Pour toutes ces raisons, il est très peu probable de voir des survols de drones militaires hostiles sur le territoire national. Ils rentrent dans un cadre plus classique que les forces armées ont l'habitude de rencontrer. Nous pensons que, par rapport aux missions que j'ai citées que pourraient se donner certains intervenants, les drones civils disponibles sont largement suffisants pour arriver à ces fins.

Que peuvent donc être ces drones ? Pour nous, ces drones sont aujourd'hui ce que je qualifierais de drones civils « hors la loi » : ils sont à usage civil, ils peuvent être achetés librement sur internet par exemple, ils sont utilisés en dehors du cadre légal. Ainsi, on peut trouver en vente libre un drone hélicoptère qui coûte entre 800 et 2 000 euros, pèse 1 kilogramme, vole 30 minutes, parcourt une distance de 1 kilomètre, avance à une vitesse de 10 mètres par seconde et embarque une caméra vidéo. Ses modes de guidage sont évolués car il peut être commandé en direct ou avoir des points de passage sans nécessiter de liaison, ce qui suppose une grande progression dans la technicité. Enfin, on trouve des systèmes d'aéromodélisme qui font plus de 50 kilogrammes.

Un « menaçant », peut donc, avec un minimum de compétences et de moyens financiers, modifier ces drones et en adapter les charges utiles. Nous avons fait un portrait-robot de ce drone : il pèserait entre un et plusieurs kilogrammes, il aurait une charge utile moyenne d'environ 5 à 10 % de sa masse au décollage, il aurait une portée d'au moins 1 000 mètres, car les enceintes des sites nucléaires ont souvent un rayon de cette longueur, en vue directe il aurait plusieurs kilomètres de portée, en pilotage sans point de contact on peut imaginer une portée de plusieurs dizaines de kilomètres.

Pourquoi ces drones sont-ils hors la loi ? Aujourd'hui deux types d'usage sont autorisés pour les drones civils : le loisir et le domaine professionnel. Ils sont très encadrés. Nous allons créer un conseil des drones civils avec la direction générale de l'aviation civile (DGAC) et tous les participants de la profession : leur usage est limité dans l'espace aérien, en distance, en volume et en masse ; ils sont interdits dans les zones déclarées sensibles ou les zones peuplées ; les fréquences sont aussi très contrôlées ; le droit à l'image enfin doit être respecté.

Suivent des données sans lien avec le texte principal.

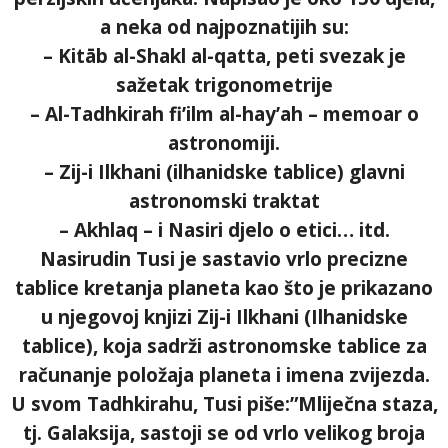
a neka od najpoznatijih su:
– Kitāb al-Shakl al-qatta, peti svezak je
sažetak trigonometrije
– Al-Tadhkirah fi’ilm al-hay’ah – memoar o
astronomiji.
– Zij-i Ilkhani (ilhanidske tablice) glavni
astronomski traktat
– Akhlaq – i Nasiri djelo o etici… itd.
Nasirudin Tusi je sastavio vrlo precizne
tablice kretanja planeta kao što je prikazano
u njegovoj knjizi Zij-i Ilkhani (Ilhanidske
tablice), koja sadrži astronomske tablice za
računanje položaja planeta i imena zvijezda.
U svom Tadhkirahu, Tusi piše:”Mliječna staza,
tj. Galaksija, sastoji se od vrlo velikog broja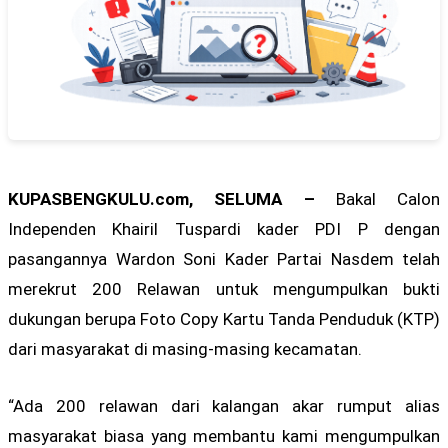
KUPASBENGKULU.com, SELUMA –
Bakal Calon
Independen Khairil Tuspardi kader PDI P dengan
pasangannya Wardon Soni Kader Partai Nasdem telah
merekrut 200 Relawan untuk mengumpulkan bukti
dukungan berupa Foto Copy Kartu Tanda Penduduk (KTP)
dari masyarakat di masing-masing kecamatan.
“Ada 200 relawan dari kalangan akar rumput alias
masyarakat biasa yang membantu kami mengumpulkan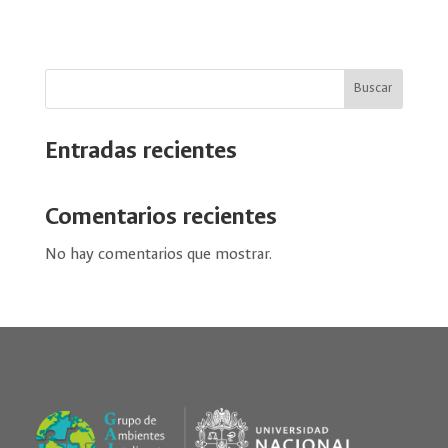
Buscar
Entradas recientes
Comentarios recientes
No hay comentarios que mostrar.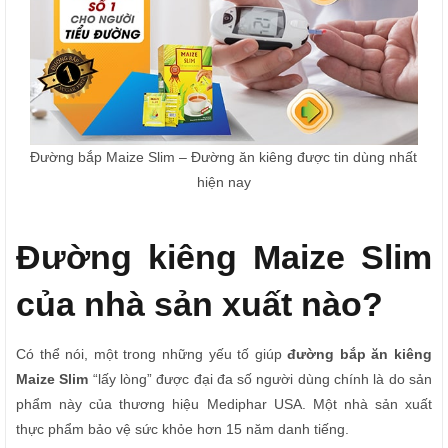
Đường bắp Maize Slim – Đường ăn kiêng được tin dùng nhất
hiện nay
Đường kiêng Maize Slim
của nhà sản xuất nào?
Có thể nói, một trong những yếu tố giúp
đường bắp ăn kiêng
Maize Slim
“lấy lòng” được đại đa số người dùng chính là do sản
phẩm này của thương hiệu Mediphar USA. Một nhà sản xuất
thực phẩm bảo vệ sức khỏe hơn 15 năm danh tiếng.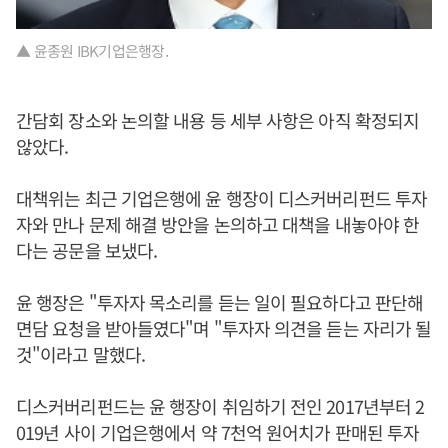
▲ 윤종원 IBK기업은행장.
간담회 장소와 논의할 내용 등 세부 사항은 아직 확정되지
않았다.
대책위는 최근 기업은행에 윤 행장이 디스커버리펀드 투자
자와 만나 문제 해결 방안을 논의하고 대책을 내놓아야 한
다는 공문을 보냈다.
윤 행장은 "투자자 목소리를 듣는 일이 필요하다고 판단해
면담 요청을 받아들였다"며 "투자자 의견을 듣는 자리가 될
것"이라고 말했다.
디스커버리펀드는 윤 행장이 취임하기 전인 2017년부터 2
019년 사이 기업은행에서 약 7천억 원어치가 판매된 투자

En conclusion, pour toutes ces raisons, il nous parait aujourd'hui peu probable que nous ayons affaire à des drones militaires, du fait de leur contrôle et des organismes auxquels nous les vendons. Par contre, il est probable que nous ayons affaire à des drones civils achetés dans le commerce, détournés et utilisés sans respect des règles fixées par la DGAC à l'ensemble de la profession.